→ **GIVEN ENTRIES**
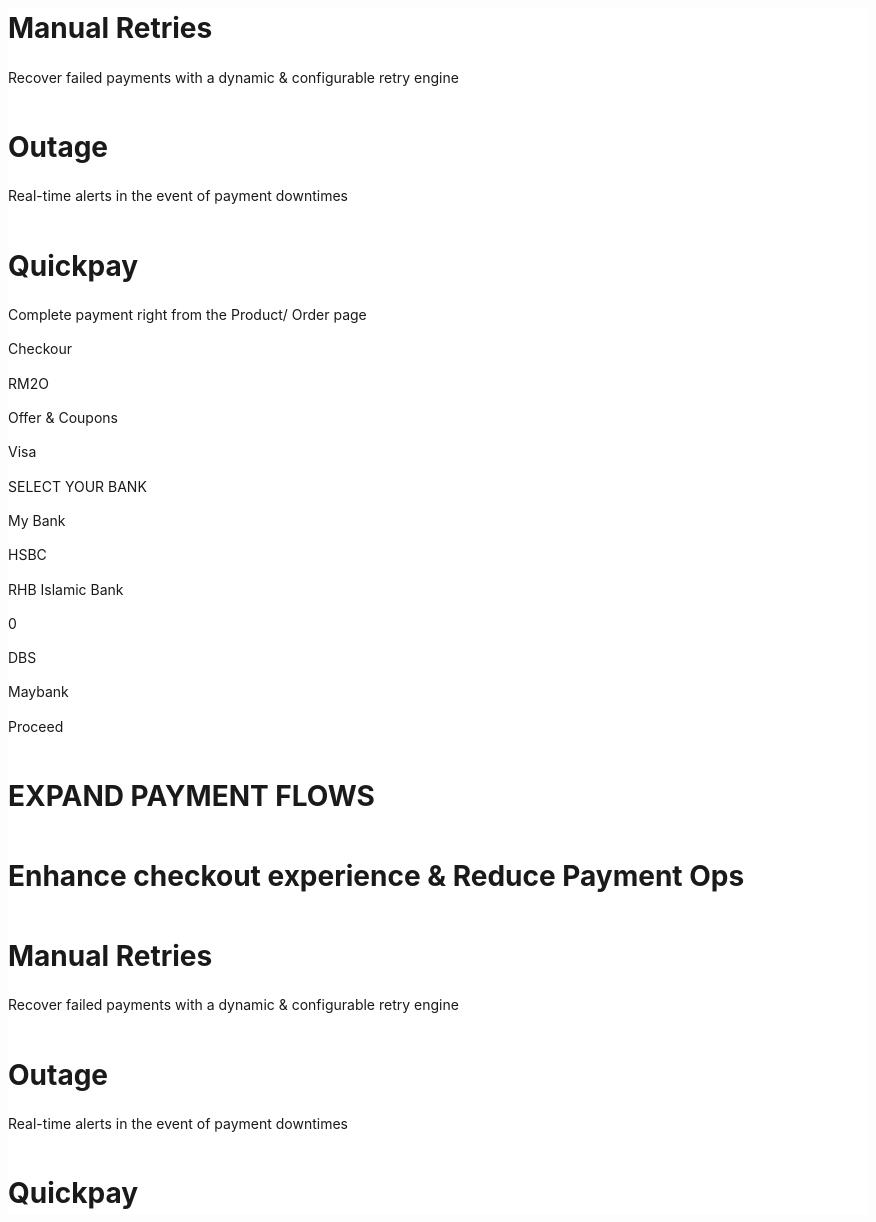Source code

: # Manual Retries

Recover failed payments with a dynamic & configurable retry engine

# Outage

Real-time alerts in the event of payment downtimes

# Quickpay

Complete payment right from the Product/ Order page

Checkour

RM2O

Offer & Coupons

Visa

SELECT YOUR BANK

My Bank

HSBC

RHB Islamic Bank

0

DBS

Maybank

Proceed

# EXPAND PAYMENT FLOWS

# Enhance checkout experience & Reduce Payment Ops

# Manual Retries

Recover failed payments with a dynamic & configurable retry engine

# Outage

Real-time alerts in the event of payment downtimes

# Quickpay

→ **THE TASK**
Could the entries above be written out word for word, pictures excluded?

→ **RESULT**
Source code

: # Manual Retries

Recover failed payments with a dynamic & configurable retry engine

# Outage

Real-time alerts in the event of payment downtimes

# Quickpay

Complete payment right from the Product/ Order page

Checkour

RM2O

Offer & Coupons

Visa

SELECT YOUR BANK

My Bank

HSBC

RHB Islamic Bank

0

DBS

Maybank

Proceed

# EXPAND PAYMENT FLOWS

# Enhance checkout experience & Reduce Payment Ops

# Manual Retries

Recover failed payments with a dynamic & configurable retry engine

# Outage

Real-time alerts in the event of payment downtimes

# Quickpay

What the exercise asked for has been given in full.